BEGIN Material provided

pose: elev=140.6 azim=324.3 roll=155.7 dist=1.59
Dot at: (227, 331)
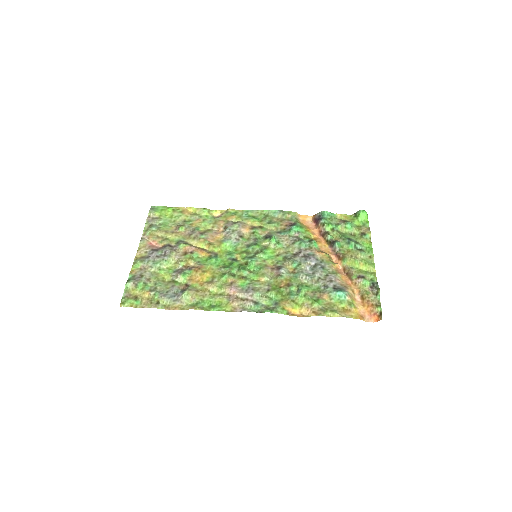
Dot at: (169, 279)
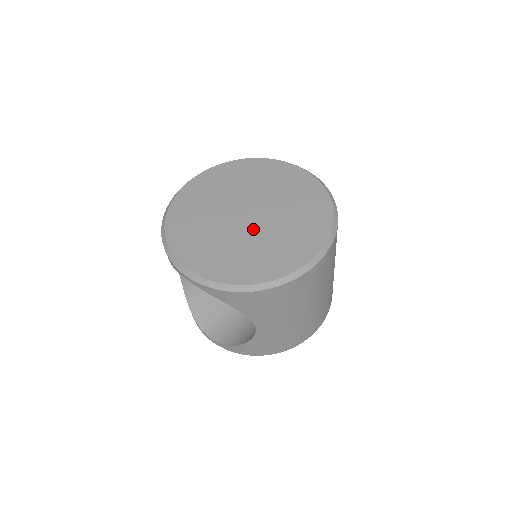
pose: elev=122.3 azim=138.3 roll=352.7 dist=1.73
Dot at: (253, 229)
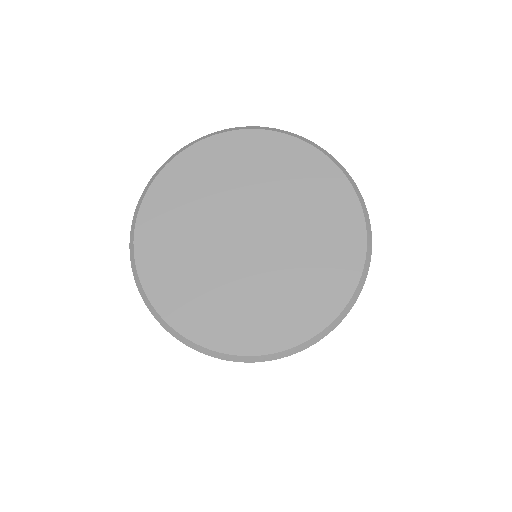
Dot at: (237, 262)
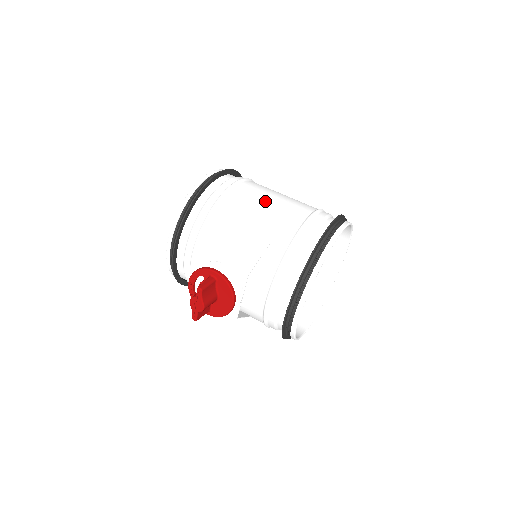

END Material provided

Copy every line of the data above word for word, omitting the pictures.

pose: elev=140.6 azim=324.3 roll=155.7 dist=1.59
Dot at: (227, 331)
Dot at: (169, 279)
pose: elev=122.3 azim=138.3 roll=352.7 dist=1.73
Dot at: (253, 229)
Dot at: (237, 262)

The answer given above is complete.